- [Problem details]: Read the records beneath this task and copy every line that contains the string "essays".

*** Opening of Dataset excerpts ***

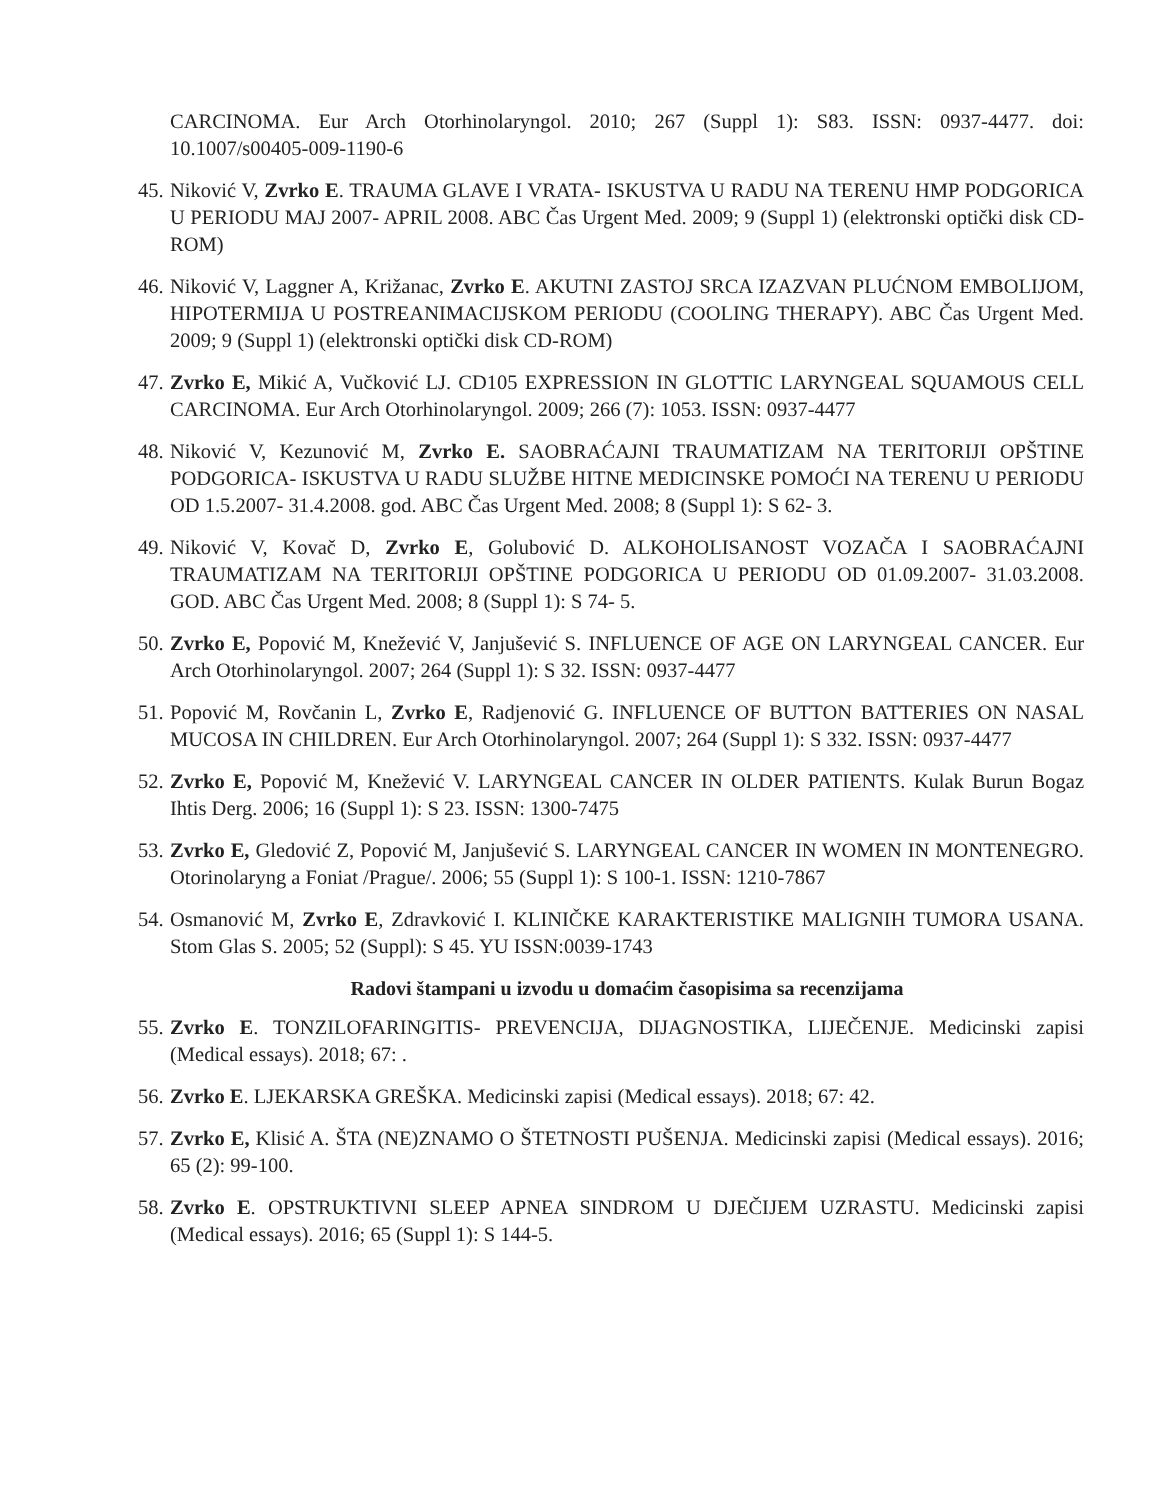CARCINOMA. Eur Arch Otorhinolaryngol. 2010; 267 (Suppl 1): S83. ISSN: 0937-4477. doi: 10.1007/s00405-009-1190-6
45.
Niković V, Zvrko E. TRAUMA GLAVE I VRATA- ISKUSTVA U RADU NA TERENU HMP PODGORICA U PERIODU MAJ 2007- APRIL 2008. ABC Čas Urgent Med. 2009; 9 (Suppl 1) (elektronski optički disk CD-ROM)
46.
Niković V, Laggner A, Križanac, Zvrko E. AKUTNI ZASTOJ SRCA IZAZVAN PLUĆNOM EMBOLIJOM, HIPOTERMIJA U POSTREANIMACIJSKOM PERIODU (COOLING THERAPY). ABC Čas Urgent Med. 2009; 9 (Suppl 1) (elektronski optički disk CD-ROM)
47.
Zvrko E, Mikić A, Vučković LJ. CD105 EXPRESSION IN GLOTTIC LARYNGEAL SQUAMOUS CELL CARCINOMA. Eur Arch Otorhinolaryngol. 2009; 266 (7): 1053. ISSN: 0937-4477
48.
Niković V, Kezunović M, Zvrko E. SAOBRAĆAJNI TRAUMATIZAM NA TERITORIJI OPŠTINE PODGORICA- ISKUSTVA U RADU SLUŽBE HITNE MEDICINSKE POMOĆI NA TERENU U PERIODU OD 1.5.2007- 31.4.2008. god. ABC Čas Urgent Med. 2008; 8 (Suppl 1): S 62- 3.
49.
Niković V, Kovač D, Zvrko E, Golubović D. ALKOHOLISANOST VOZAČA I SAOBRAĆAJNI TRAUMATIZAM NA TERITORIJI OPŠTINE PODGORICA U PERIODU OD 01.09.2007- 31.03.2008. GOD. ABC Čas Urgent Med. 2008; 8 (Suppl 1): S 74- 5.
50.
Zvrko E, Popović M, Knežević V, Janjušević S. INFLUENCE OF AGE ON LARYNGEAL CANCER. Eur Arch Otorhinolaryngol. 2007; 264 (Suppl 1): S 32. ISSN: 0937-4477
51.
Popović M, Rovčanin L, Zvrko E, Radjenović G. INFLUENCE OF BUTTON BATTERIES ON NASAL MUCOSA IN CHILDREN. Eur Arch Otorhinolaryngol. 2007; 264 (Suppl 1): S 332. ISSN: 0937-4477
52.
Zvrko E, Popović M, Knežević V. LARYNGEAL CANCER IN OLDER PATIENTS. Kulak Burun Bogaz Ihtis Derg. 2006; 16 (Suppl 1): S 23. ISSN: 1300-7475
53.
Zvrko E, Gledović Z, Popović M, Janjušević S. LARYNGEAL CANCER IN WOMEN IN MONTENEGRO. Otorinolaryng a Foniat /Prague/. 2006; 55 (Suppl 1): S 100-1. ISSN: 1210-7867
54.
Osmanović M, Zvrko E, Zdravković I. KLINIČKE KARAKTERISTIKE MALIGNIH TUMORA USANA. Stom Glas S. 2005; 52 (Suppl): S 45. YU ISSN:0039-1743
Radovi štampani u izvodu u domaćim časopisima sa recenzijama
55.
Zvrko E. TONZILOFARINGITIS- PREVENCIJA, DIJAGNOSTIKA, LIJEČENJE. Medicinski zapisi (Medical essays). 2018; 67: .
56.
Zvrko E. LJEKARSKA GREŠKA. Medicinski zapisi (Medical essays). 2018; 67: 42.
57.
Zvrko E, Klisić A. ŠTA (NE)ZNAMO O ŠTETNOSTI PUŠENJA. Medicinski zapisi (Medical essays). 2016; 65 (2): 99-100.
58.
Zvrko E. OPSTRUKTIVNI SLEEP APNEA SINDROM U DJEČIJEM UZRASTU. Medicinski zapisi (Medical essays). 2016; 65 (Suppl 1): S 144-5.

*** Close of Dataset excerpts ***

- [Answer below]:
Zvrko E. TONZILOFARINGITIS- PREVENCIJA, DIJAGNOSTIKA, LIJEČENJE. Medicinski zapisi (Medical essays). 2018; 67: .
Zvrko E. LJEKARSKA GREŠKA. Medicinski zapisi (Medical essays). 2018; 67: 42.
Zvrko E, Klisić A. ŠTA (NE)ZNAMO O ŠTETNOSTI PUŠENJA. Medicinski zapisi (Medical essays). 2016; 65 (2): 99-100.
Zvrko E. OPSTRUKTIVNI SLEEP APNEA SINDROM U DJEČIJEM UZRASTU. Medicinski zapisi (Medical essays). 2016; 65 (Suppl 1): S 144-5.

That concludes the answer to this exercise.